Grieving families come together.
The families of a murdered Israeli teen and a murdered Palestinian teen are drawing comfort from an unexpected source: each other.
Yishai Fraenkel, whose 16-yearold nephew Naftali Fraenkel was slain along with teenagers Gilad Shaar and Eyal Yifrach, picked up the phone on July 6 to offer his condolences to Hussein Abu Khdeir, whose 16-year-old son Mohammed Abu Khdeir was burned alive in an apparent revenge killing by Jewish extremists.
Jerusalem Mayor Nir Barkat, who reached out to Hussein Abu Khdeir to express pain at the “barbaric” murder of his son and to encourage him to speak with Yishai Fraenkel, called the phone call between the two men an “emotional and special conversation.”
Yishai Fraenkel had condemned the Abu Khdeir murder in a statement, saying, “The life of an Arab is equally precious to that of a Jew. Blood is blood, and murder is murder, whether that murder is Jewish or Arab.”
Just hours before the phone call, two Palestinians from the Gush Etzion area showed up at the Fraenkels’ Nof Ayalon home in a visit organized by Gush Etzion religious council chair Rabbi Rafi Ostroff.
Asked why they had come, one Palestinian, who described himself as a member of a bereaved family, explained, “The situation will only improve when we learn to deal with each other’s pain and stop the anger against one another. Our task is to give strength to the family and also to take a step toward my nation’s liberation. We believe that the way to our liberation is through the hearts of Jews.”
He later said that the visit went very well from his perspective. “They received us very, very nicely. The mother [Rachel Fraenkel] was incredible.”

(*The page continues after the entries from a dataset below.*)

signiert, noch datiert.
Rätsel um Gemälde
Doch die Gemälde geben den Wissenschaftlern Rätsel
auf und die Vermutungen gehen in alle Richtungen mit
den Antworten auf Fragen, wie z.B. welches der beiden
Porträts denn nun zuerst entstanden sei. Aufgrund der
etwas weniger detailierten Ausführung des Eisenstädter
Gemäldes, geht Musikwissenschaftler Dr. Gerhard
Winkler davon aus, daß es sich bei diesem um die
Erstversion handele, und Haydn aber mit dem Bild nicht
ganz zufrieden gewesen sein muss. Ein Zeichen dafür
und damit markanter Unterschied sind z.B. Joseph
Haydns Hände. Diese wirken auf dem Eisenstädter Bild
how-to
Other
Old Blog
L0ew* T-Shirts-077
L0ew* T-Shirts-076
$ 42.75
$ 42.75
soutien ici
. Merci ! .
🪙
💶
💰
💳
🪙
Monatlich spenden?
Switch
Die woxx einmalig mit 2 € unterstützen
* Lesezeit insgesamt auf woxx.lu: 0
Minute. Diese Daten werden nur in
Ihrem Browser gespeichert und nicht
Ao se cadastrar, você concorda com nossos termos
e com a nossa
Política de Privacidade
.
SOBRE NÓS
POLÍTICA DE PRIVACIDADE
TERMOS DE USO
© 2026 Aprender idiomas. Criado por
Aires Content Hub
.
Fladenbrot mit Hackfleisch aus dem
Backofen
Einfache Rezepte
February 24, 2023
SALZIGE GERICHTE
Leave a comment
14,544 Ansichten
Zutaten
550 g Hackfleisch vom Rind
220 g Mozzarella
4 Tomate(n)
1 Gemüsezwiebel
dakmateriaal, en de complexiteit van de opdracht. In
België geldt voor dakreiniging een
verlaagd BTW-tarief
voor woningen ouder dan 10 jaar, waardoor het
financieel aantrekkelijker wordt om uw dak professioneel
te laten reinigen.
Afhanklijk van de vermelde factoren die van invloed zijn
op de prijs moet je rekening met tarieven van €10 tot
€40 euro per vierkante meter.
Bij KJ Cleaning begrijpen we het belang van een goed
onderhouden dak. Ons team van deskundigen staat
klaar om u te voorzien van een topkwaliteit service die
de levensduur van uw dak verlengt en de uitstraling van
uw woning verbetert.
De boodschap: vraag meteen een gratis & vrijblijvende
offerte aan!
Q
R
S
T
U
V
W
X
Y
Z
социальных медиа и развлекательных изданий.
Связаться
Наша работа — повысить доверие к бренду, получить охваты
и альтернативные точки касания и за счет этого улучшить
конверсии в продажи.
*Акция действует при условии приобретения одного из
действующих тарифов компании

“I see before me a Jewish family that has lost a son opening the door to me,” he added. “That’s not obvious. It touched my heart and my nation.”

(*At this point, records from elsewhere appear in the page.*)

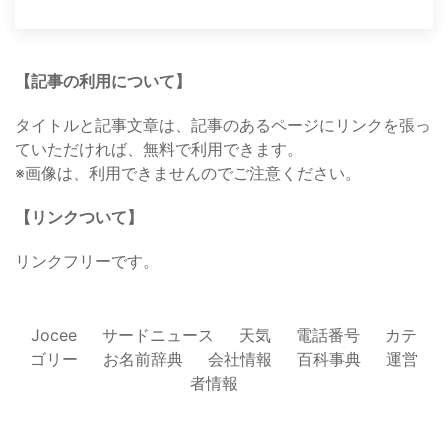
【記事の利用について】
タイトルと記事文章は、記事のあるページにリンクを張っ
ていただければ、無料で利用できます。
※画像は、利用できませんのでご注意ください。
【リンクついて】
リンクフリーです。
Jocee
サードニュース
天気
電話番号
カテ
ゴリー
お名前辞典
会社情報
百科事典
運営
者情報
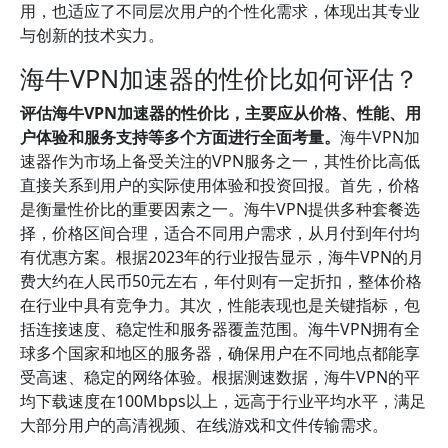
用，也适应了不同层次用户的个性化需求，体现出其专业
与创新的技术实力。
海牛VPN加速器的性价比如何评估？
评估海牛VPN加速器的性价比，主要应从价格、性能、用
户体验和服务支持等多个方面进行全面考量。
海牛VPN加
速器作为市场上备受关注的VPN服务之一，其性价比高低
直接关系到用户的实际使用体验和投资回报。首先，价格
是衡量性价比的重要因素之一。海牛VPN提供多种套餐选
择，价格区间合理，适合不同用户需求，从月付到年付均
有优惠方案。根据2023年的行业报告显示，海牛VPN的月
费大约在人民币50元左右，年付则有一定折扣，整体价格
在行业中具有竞争力。其次，性能表现也是关键指标，包
括连接速度、稳定性和服务器覆盖范围。海牛VPN拥有全
球多个国家和地区的服务器，确保用户在不同地点都能享
受高速、稳定的网络体验。根据测速数据，海牛VPN的平
均下载速度在100Mbps以上，远高于行业平均水平，满足
大部分用户的高清视频、在线游戏和文件传输需求。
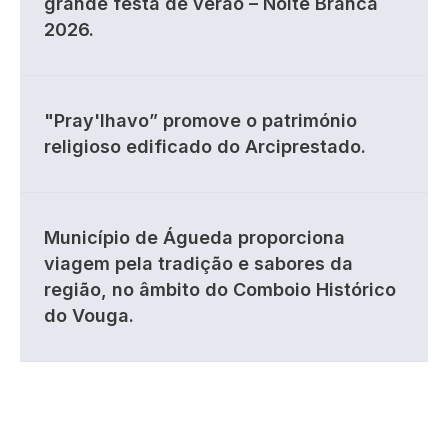
grande festa de verão – Noite Branca
2026.
"Pray'lhavo” promove o património
religioso edificado do Arciprestado.
Município de Águeda proporciona
viagem pela tradição e sabores da
região, no âmbito do Comboio Histórico
do Vouga.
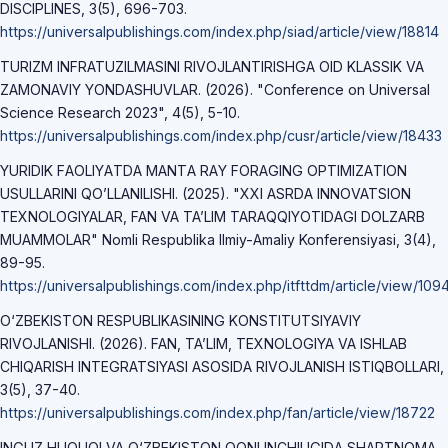
DISCIPLINES, 3(5), 696-703.
https://universalpublishings.com/index.php/siad/article/view/18814
TURIZM INFRATUZILMASINI RIVOJLANTIRISHGA OID KLASSIK VA
ZAMONAVIY YONDASHUVLAR. (2026). "Conference on Universal
Science Research 2023", 4(5), 5-10.
https://universalpublishings.com/index.php/cusr/article/view/18433
YURIDIK FАOLIYАTDА MАNTА RАY FORАGING OPTIMIZАTION
USULLАRINI QO’LLАNILISHI. (2025). "XXI ASRDA INNOVATSION
TEXNOLOGIYALAR, FAN VA TAʼLIM TARAQQIYOTIDAGI DOLZARB
MUAMMOLAR" Nomli Respublika Ilmiy-Amaliy Konferensiyasi, 3(4),
89-95.
https://universalpublishings.com/index.php/itfttdm/article/view/109
O‘ZBEKISTON RESPUBLIKASINING KONSTITUTSIYAVIY
RIVOJLANISHI. (2026). FAN, TA’LIM, TEXNOLOGIYA VA ISHLAB
CHIQARISH INTEGRATSIYASI ASOSIDA RIVOJLANISH ISTIQBOLLARI,
3(5), 37-40.
https://universalpublishings.com/index.php/fan/article/view/18722
INGLIZ HUQUQI VA O‘ZBEKISTON QONUNCHILIGIDA SHARTNOMA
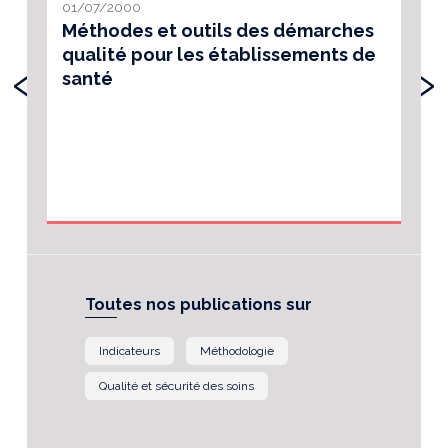
01/07/2000
Méthodes et outils des démarches
qualité pour les établissements de
‹
›
santé
Toutes nos publications sur
Indicateurs
Méthodologie
Qualité et sécurité des soins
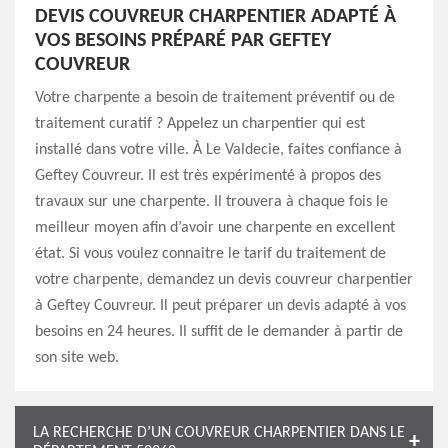
DEVIS COUVREUR CHARPENTIER ADAPTÉ À
VOS BESOINS PRÉPARÉ PAR GEFTEY
COUVREUR
Votre charpente a besoin de traitement préventif ou de
traitement curatif ? Appelez un charpentier qui est
installé dans votre ville. À Le Valdecie, faites confiance à
Geftey Couvreur. Il est très expérimenté à propos des
travaux sur une charpente. Il trouvera à chaque fois le
meilleur moyen afin d’avoir une charpente en excellent
état. Si vous voulez connaitre le tarif du traitement de
votre charpente, demandez un devis couvreur charpentier
à Geftey Couvreur. Il peut préparer un devis adapté à vos
besoins en 24 heures. Il suffit de le demander à partir de
son site web.
LA RECHERCHE D’UN COUVREUR CHARPENTIER DANS LE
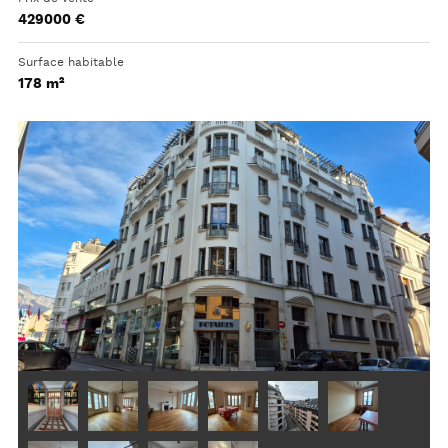
429000 €
Surface habitable
178 m²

The Palestinian visitors also mentioned an initiative spearheaded by Jews and Muslims to transform July 15 — a Jewish fast day known as 17 Tammuz, which coincides with Ramadan — into a joint fast day for people of both religions who wish to express their desire to end violence in the region.

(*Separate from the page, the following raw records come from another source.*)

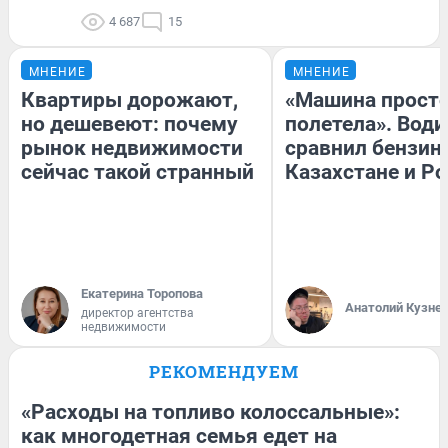
4 687
15
МНЕНИЕ
МНЕНИЕ
Квартиры дорожают,
«Машина прост
но дешевеют: почему
полетела». Води
рынок недвижимости
сравнил бензин
сейчас такой странный
Казахстане и Р
Екатерина Торопова
Анатолий Кузне
директор агентства
недвижимости
РЕКОМЕНДУЕМ
«Расходы на топливо колоссальные»:
как многодетная семья едет на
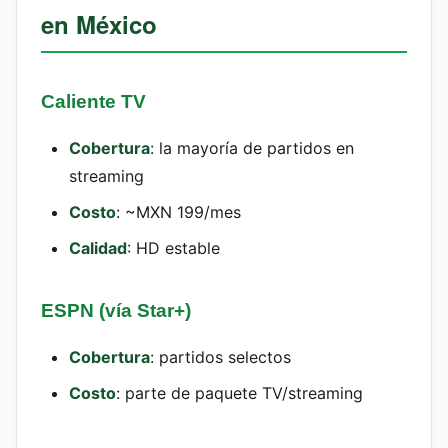
en México
Caliente TV
Cobertura
: la mayoría de partidos en
streaming
Costo
: ~MXN 199/mes
Calidad
: HD estable
ESPN (vía Star+)
Cobertura
: partidos selectos
Costo
: parte de paquete TV/streaming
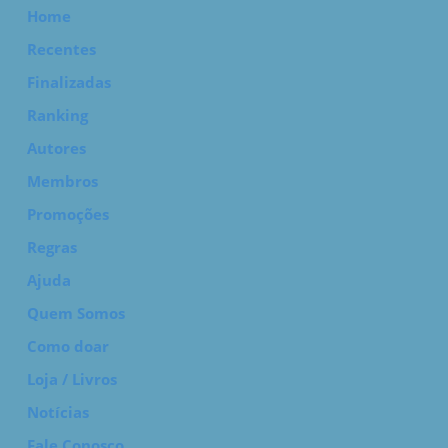
Home
Recentes
Finalizadas
Ranking
Autores
Membros
Promoções
Regras
Ajuda
Quem Somos
Como doar
Loja / Livros
Notícias
Fale Conosco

In a separate show of solidarity, Jewish anti-racism organization Tag Meir hired chartered buses to bring over 350 Israelis to visit the Abu Khdeirs’ mourning tent in East Jerusalem on July 8. The family welcomed the planned condolence call.
Israel’s top brass also made efforts to reach out to the Palestinian family. Prime Minister Benjamin Netanyahu phoned Hussein Abu Khdeir to promise that his son’s murderers would be prosecuted for their “despicable” crime. A visit from former president Shimon Peres was postponed after the Israel Police and Shin Bet security service advised against it.
But other government officials — including the Labor party’s Shelly Yachimovich, Amir Peretz and Avraham Burg — were welcomed at the family home in Shuafat in East Jerusalem.
United in Grief: Over 350 Jewish Israelis consoled the Abu Khdeir family at their mourning tent in East Jerusalem on July 8.